--- What is needed ---
Go over the lines below, and when one contains the word "mümkün", copy it.

--- Records shown ---
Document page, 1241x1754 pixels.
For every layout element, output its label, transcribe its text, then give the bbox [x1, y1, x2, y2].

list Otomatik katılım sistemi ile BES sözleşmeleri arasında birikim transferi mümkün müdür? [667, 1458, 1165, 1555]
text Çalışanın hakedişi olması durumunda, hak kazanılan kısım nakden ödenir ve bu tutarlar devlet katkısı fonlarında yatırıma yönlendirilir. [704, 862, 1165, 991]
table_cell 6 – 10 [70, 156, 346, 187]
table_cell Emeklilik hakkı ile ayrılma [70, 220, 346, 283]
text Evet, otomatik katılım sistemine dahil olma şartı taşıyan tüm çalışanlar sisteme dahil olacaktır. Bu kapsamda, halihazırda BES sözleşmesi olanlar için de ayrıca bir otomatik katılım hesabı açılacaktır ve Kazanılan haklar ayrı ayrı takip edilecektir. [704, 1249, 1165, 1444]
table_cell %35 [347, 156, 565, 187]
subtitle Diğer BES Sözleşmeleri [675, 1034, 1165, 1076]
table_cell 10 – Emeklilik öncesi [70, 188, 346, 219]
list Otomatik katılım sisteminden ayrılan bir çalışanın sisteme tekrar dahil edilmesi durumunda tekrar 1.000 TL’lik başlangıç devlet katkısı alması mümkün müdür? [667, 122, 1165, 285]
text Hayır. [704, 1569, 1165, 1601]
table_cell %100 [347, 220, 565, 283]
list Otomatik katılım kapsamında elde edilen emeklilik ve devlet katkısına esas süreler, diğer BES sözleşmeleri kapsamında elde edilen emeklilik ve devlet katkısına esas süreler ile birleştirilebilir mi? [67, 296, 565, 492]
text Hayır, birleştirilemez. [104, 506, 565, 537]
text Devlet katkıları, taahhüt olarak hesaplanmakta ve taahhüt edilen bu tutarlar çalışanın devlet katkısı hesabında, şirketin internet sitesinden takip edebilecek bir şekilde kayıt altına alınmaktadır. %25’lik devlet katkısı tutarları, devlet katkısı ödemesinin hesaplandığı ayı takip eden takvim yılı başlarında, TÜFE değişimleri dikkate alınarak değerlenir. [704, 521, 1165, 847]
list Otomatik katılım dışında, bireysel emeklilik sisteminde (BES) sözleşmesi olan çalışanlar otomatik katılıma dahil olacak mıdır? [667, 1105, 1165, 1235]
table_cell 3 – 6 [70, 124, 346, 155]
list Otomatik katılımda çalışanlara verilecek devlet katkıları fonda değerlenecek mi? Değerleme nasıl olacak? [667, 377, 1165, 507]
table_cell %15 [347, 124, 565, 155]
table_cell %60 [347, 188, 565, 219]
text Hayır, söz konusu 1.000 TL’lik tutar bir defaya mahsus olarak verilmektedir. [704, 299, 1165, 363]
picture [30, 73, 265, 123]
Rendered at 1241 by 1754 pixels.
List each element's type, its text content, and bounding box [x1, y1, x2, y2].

--- Answer for the task ---
list Otomatik katılım sistemi ile BES sözleşmeleri arasında birikim transferi mümkün müdür? [667, 1458, 1165, 1555]
list Otomatik katılım sisteminden ayrılan bir çalışanın sisteme tekrar dahil edilmesi durumunda tekrar 1.000 TL’lik başlangıç devlet katkısı alması mümkün müdür? [667, 122, 1165, 285]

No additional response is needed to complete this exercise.